Lentes de contacto Lentesplus

 

  1. Tomar una taza de café, té o chocolate muy caliente. Ese momento en que quieres disfrutar de una bebida caliente, la acercas para oler o probar, es el instante en que todo se convierte en una nube, los lentes de las gafas están en el camino del vapor y no se ve nada. Lo mismo ocurre cuando se está cocinando y se quiere probar u oler las delicias que están el proceso.
  2. Intentar tomar el bus en medio de la lluvia, con las gotas en la cara y en los lentes de las gafas impiden la visibilidad totalmente, la agilidad debe salir para tener el timig perfecto de cuando pase el bus que necesitamos.
  3. Andar en bicicleta es otra de las pruebas de talento, hace que el uso de las gafas pueda ser hasta peligroso, no se ve nada, se deben esquivar obstáculos con la pericia de un campeón de bicicrós.
  4. Asistir a espectáculos al aire libre, es lo mismo que oír el disco, no hay show de luces y baile, solo sombras y colores, no se disfruta absolutamente nada.
  5. Ver películas en 3D, hacen la advertencia que se deben usar las dos gafas a la vez, lo cual es realmente incómodo y para ser muy sicero cero estético, ya por si solas son ridículas esas gafas, ahora añadirles volumen es aún peor.
  6. Usar un maquillaje profesionalmente elaborado, con las mejores técnicas para luego ocultarlo tras las gafas, no hay posibilidad de lucir esas pestañas tipo comercial de rímel o mascara, el sueño de las pestañas largas se ve interrumpido cuando éstas pegan contra el lente de gafas.
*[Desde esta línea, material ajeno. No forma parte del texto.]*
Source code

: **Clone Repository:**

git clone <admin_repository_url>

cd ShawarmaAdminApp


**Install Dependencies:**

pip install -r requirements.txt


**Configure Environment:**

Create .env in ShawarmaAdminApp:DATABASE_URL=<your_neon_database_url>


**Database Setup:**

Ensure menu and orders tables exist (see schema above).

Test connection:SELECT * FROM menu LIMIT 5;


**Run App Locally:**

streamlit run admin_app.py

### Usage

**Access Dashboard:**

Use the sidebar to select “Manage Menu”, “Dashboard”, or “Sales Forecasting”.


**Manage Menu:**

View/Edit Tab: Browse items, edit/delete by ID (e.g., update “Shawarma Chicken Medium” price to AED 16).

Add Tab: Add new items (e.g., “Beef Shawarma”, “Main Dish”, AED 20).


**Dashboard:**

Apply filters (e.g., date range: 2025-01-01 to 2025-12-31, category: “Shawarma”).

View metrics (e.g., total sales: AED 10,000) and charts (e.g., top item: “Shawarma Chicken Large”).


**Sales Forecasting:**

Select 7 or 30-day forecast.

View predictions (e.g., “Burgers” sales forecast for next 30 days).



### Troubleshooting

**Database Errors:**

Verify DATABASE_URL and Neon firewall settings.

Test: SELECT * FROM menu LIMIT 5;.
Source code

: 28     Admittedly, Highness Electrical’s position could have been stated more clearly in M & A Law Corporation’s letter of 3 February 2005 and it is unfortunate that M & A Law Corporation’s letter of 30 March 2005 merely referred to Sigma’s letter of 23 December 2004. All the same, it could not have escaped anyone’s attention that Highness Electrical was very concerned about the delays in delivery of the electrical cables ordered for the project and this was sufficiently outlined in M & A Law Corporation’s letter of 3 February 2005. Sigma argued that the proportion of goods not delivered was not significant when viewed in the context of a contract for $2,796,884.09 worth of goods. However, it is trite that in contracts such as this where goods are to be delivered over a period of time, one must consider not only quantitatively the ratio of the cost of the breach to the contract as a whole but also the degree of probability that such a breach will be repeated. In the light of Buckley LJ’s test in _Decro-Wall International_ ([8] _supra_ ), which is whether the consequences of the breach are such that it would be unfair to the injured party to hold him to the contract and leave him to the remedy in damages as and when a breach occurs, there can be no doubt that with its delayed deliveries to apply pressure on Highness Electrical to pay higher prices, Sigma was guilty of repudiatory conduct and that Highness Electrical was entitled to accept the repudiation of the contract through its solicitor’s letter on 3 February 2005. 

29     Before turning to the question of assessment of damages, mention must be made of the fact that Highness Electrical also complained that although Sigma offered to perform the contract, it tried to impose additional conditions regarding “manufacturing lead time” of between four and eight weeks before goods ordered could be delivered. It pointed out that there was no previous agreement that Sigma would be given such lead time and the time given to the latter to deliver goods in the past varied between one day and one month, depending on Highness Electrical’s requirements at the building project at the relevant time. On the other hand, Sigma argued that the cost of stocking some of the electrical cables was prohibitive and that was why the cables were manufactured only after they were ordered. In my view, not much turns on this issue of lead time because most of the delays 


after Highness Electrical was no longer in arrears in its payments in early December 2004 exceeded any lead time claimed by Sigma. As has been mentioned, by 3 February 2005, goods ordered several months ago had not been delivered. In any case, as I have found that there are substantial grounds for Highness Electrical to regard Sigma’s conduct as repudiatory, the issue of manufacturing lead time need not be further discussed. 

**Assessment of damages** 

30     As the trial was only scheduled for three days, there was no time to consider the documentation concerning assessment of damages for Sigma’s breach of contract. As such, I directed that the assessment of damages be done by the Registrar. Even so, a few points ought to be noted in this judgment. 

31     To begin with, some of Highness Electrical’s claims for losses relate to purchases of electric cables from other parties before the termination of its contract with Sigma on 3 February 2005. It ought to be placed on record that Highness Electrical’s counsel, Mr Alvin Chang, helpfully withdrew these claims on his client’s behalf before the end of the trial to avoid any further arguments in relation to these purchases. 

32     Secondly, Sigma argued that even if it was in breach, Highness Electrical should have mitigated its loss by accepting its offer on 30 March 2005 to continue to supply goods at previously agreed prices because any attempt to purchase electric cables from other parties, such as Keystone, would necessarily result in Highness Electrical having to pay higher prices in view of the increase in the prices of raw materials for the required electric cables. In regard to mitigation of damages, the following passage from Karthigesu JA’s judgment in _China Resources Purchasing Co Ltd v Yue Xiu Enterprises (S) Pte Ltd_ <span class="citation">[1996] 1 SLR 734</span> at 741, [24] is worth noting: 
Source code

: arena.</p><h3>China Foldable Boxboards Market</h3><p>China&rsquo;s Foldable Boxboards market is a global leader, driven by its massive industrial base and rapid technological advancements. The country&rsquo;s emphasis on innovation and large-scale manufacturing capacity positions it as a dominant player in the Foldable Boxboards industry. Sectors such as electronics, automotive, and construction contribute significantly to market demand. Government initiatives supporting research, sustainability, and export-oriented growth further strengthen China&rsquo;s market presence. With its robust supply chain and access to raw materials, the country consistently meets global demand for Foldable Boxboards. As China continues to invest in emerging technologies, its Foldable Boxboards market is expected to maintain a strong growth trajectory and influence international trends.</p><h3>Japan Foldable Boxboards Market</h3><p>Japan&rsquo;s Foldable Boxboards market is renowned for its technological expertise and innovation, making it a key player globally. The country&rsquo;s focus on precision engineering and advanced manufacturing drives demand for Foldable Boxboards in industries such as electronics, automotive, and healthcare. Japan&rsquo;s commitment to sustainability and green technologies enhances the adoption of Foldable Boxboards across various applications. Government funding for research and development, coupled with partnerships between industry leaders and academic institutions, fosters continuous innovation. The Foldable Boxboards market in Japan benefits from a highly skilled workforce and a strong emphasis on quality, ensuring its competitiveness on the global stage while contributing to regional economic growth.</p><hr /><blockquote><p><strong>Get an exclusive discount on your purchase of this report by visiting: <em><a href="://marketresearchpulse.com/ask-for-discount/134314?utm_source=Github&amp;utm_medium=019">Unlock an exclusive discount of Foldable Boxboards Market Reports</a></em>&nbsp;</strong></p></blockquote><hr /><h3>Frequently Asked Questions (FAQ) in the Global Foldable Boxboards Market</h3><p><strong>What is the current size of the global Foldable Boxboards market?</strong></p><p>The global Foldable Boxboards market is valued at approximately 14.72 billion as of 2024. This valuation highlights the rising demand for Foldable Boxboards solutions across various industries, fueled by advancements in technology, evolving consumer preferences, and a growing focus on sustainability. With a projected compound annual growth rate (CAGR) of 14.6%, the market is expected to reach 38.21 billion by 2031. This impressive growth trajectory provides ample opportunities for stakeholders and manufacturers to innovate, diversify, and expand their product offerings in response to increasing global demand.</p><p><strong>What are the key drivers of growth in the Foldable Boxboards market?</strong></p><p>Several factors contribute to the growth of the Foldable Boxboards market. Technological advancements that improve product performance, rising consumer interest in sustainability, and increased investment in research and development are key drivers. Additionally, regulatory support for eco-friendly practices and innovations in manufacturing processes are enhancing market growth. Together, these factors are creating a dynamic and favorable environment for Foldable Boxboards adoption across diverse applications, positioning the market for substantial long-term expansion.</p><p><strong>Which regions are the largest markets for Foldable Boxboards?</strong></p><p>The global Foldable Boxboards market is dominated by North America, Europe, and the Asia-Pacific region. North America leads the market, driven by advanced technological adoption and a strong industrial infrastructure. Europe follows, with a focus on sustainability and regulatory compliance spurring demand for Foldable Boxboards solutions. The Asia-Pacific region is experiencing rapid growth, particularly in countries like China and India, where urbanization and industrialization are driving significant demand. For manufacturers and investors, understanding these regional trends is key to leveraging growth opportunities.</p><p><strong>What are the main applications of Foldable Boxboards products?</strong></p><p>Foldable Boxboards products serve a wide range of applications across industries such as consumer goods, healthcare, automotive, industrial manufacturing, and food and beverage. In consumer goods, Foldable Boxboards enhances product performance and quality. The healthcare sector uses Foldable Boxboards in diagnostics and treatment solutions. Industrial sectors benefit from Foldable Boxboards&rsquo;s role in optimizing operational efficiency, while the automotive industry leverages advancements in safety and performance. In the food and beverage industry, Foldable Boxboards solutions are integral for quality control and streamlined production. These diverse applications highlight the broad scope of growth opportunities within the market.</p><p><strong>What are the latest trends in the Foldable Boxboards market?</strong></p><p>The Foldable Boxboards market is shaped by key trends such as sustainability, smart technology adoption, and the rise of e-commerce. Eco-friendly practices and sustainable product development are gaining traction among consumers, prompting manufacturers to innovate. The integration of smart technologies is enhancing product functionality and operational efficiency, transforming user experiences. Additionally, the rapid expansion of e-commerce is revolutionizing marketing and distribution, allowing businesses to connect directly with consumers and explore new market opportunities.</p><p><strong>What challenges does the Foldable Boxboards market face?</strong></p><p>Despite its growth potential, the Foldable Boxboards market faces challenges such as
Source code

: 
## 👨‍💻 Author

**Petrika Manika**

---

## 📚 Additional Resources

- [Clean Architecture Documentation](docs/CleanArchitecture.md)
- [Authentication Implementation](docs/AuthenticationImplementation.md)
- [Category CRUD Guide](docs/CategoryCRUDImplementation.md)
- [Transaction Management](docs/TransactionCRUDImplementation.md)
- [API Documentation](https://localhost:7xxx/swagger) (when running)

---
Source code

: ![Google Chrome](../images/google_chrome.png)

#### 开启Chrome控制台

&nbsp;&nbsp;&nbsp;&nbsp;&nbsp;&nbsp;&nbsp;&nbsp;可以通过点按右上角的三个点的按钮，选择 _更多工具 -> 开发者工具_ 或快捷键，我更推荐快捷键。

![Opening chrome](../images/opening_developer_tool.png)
  7. Las actividades físicas y las gafas, son totalmente incompatibles, se empañan, se caen, se rompen o se pierden, traten de hacer una clase de zumba o body combat para ver dónde o cómo quedan las gafas, y ni hablar de clase de yoga cuando queda en la parte de atrás y no se logra ver lo que está haciendo el instructor.
  8. Con el resfriado, ya la vida pesa, ahora intentar usar bufanda o tapabocas con las gafas es aún más difícil, el acto humano y natural de respirar, automáticamente lo trasporta a la nube de no ver nada por la empañada de los lentes de las gafas.
  9. Dicen que cuando uno estornuda, el corazón se detiene un instante, pero cuando uno tiene gafas debe ser más que un instante, volver al mundo después del estornudo y reincorporarse con la gafas solo lo dimensiona quien lo ha vivido.
  10. Tomando una ducha, aquel placer de leer todas las propiedades y etiquetas del champú o el acondicionador se ve interrumpido, claramente no es posible bañarse con gafas, por eso se convierten en nuestras enemigas, nos separan del placer literario del baño.